The chatter continued, and, for the most part, I had no idea what they were talking about. I would laugh when they laughed and look solemn when they were serious. I think I bluffed my way through quite poorly. When I could understand a discussion, I would get involved and I would enjoy it, but if I didn’t understand, I expended all my brain power and energy to try to figure out what they were talking about. They were sweet though. They didn’t always leave me in the dark. Lol. Most of the time, AB would slow down and voice what the conversation was about or Jex and Day Day would restate things for me. At the time, I couldn’t understand Kula hardly at all. I think that was because I took so long to learn someone’s signing “accent” and I hadn’t known Kula for very long.

After dinner, it was time for birthday “cake.” Actually, AB wanted something other than cake, so we had some sort of bannana pie, I think. Jex brought it out and set it on the table with a candle in the middle. While he and Day Day were trying to light it, I wondered if Deaf “sing” “Happy Birthday.” I couldn’t see any reason why, but I just waited to find out. The candle lit, we all told AB “happy birthday” and she blew the candle out. Yep, just as I thought–no “Happy Birthday” song. It was just as well. I probably wouldn’t have known how to sign the song if it WERE a part of Deaf culture.

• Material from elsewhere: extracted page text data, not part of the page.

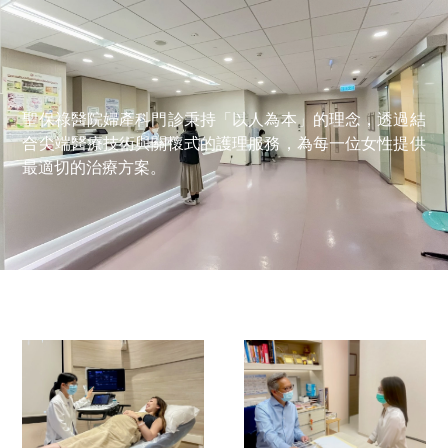
聖保祿醫院婦產科門診秉持「以人為本」的理念，透過結
合尖端醫療技術與關懷式的護理服務，為每一位女性提供
最適切的治療方案。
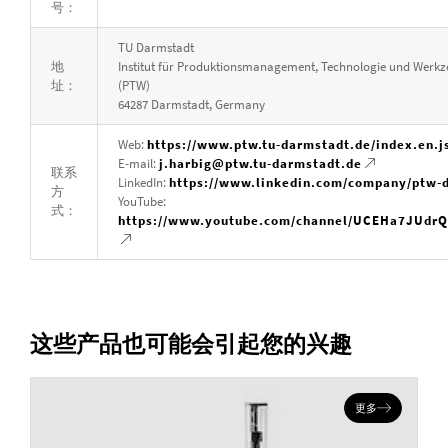
号：
TU Darmstadt
地
Institut für Produktionsmanagement, Technologie und Wer
址：
(PTW)
64287 Darmstadt, Germany
Web:
https://www.ptw.tu-darmstadt.de/index.en.j
E-mail:
j.harbig@ptw.tu-darmstadt.de
联系
LinkedIn:
https://www.linkedin.com/company/ptw-
方
YouTube:
式：
https://www.youtube.com/channel/UCEHa7JUdr
这些产品也可能会引起您的兴趣
更多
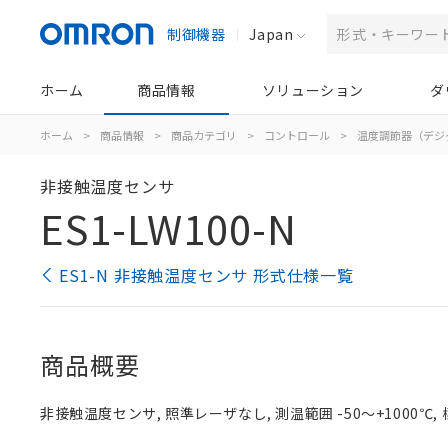
制御機器
Japan
ホーム
商品情報
ソリューション
ダ
ホーム
>
商品情報
>
商品カテゴリ
>
コントロール
>
温度調節器（デジ
非接触温度センサ
ES1-LW100-N
ES1-N 非接触温度センサ 形式仕様一覧
商品概要
非接触温度センサ, 照準レーザなし, 測温範囲 -50～+1000℃,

Eventually, we moved ourselves and our conversations to the living room. Two more guys showed up and grabbed some cold pizza and joined us. I had had never seen the new guys before. After we were introduced, Jex got up and motioned me into the kitchen (here’s another example of Deaf culture: you have to sometimes go to another room to have a private conversation). I couldn’t figure out why he wanted me to go to the kitchen, but I went anyways.

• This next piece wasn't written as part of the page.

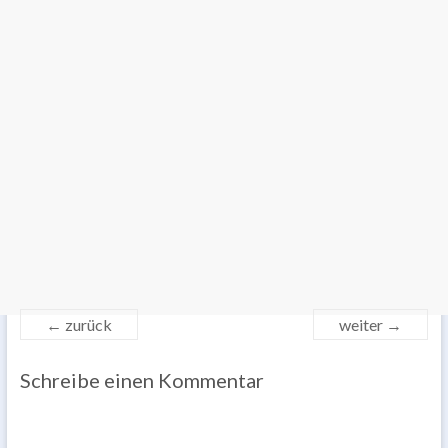
← zurück
weiter →
Schreibe einen Kommentar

He told me that sometimes the guys, who just showed up, use bad language. At the time, I didn’t know one single bad word in sign, so it wouldn’t have mattered because I wouldn’t have realized they were using profanity, but I thought to myself that it was sweet that Jex would want to warn me about it (Jex and my other friends knew I didn’t cuse or use bad language, even though I never had to tell them that). Then, he said, “I want you to know that I would never invite you to something where there is alcohol,” (he knew I didn’t drink and he knew I was worried there would be alcohol at the party) then he said, “I want you to be able to trust me and I want your parents to trust me, so don’t ever worry about me inviting you to someplace you don’t want to be.”

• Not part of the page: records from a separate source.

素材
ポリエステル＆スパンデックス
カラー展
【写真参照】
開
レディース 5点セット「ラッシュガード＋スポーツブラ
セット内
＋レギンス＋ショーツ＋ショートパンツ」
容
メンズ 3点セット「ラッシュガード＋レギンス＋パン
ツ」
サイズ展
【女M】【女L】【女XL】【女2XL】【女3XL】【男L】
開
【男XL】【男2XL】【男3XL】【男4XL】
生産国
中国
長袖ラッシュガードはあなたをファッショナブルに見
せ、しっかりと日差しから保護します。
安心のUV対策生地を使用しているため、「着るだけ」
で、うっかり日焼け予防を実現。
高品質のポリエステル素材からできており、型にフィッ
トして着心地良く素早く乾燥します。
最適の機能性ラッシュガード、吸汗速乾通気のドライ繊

I was shocked. Jex, Day Day, and Kula are my only friends who have different beliefs and different boundaries than me, but still completely respect me and my beliefs and boundaries. I knew my Deaf friends drank on occasion and I knew they weren’t opposed to using bad language, but they never did either when I was around. Most of my friends who use profanity or tell dirty jokes or whatever, do it when I am there, but these friends were different. They gained a lot of respect from me because of this, too. I took a lot of comfort in what Jex said, and it really changed the way I viewed him, Day Day, Kula, and many of my other friends. I wish everyone held that kind of respect for one another.

Anyways, I thanked Jex for telling me about his friends and about trusting him, and we both joined the group again. We visited for a long time and watched some “America’s Next Top Model” with captions before I had to leave. Telling everyone “good bye,” I walked out to my old, dilapidated Nissan Maxima with Jex. I told him thank you again for inviting me and that I had a good time.

On my way home, I pondered all the new things I had learned, both about Deaf culture and my friends. This was definately the beginning of a new life for me–a new life that would lead me all the way to the center of the Deaf-World, Gallaudet University.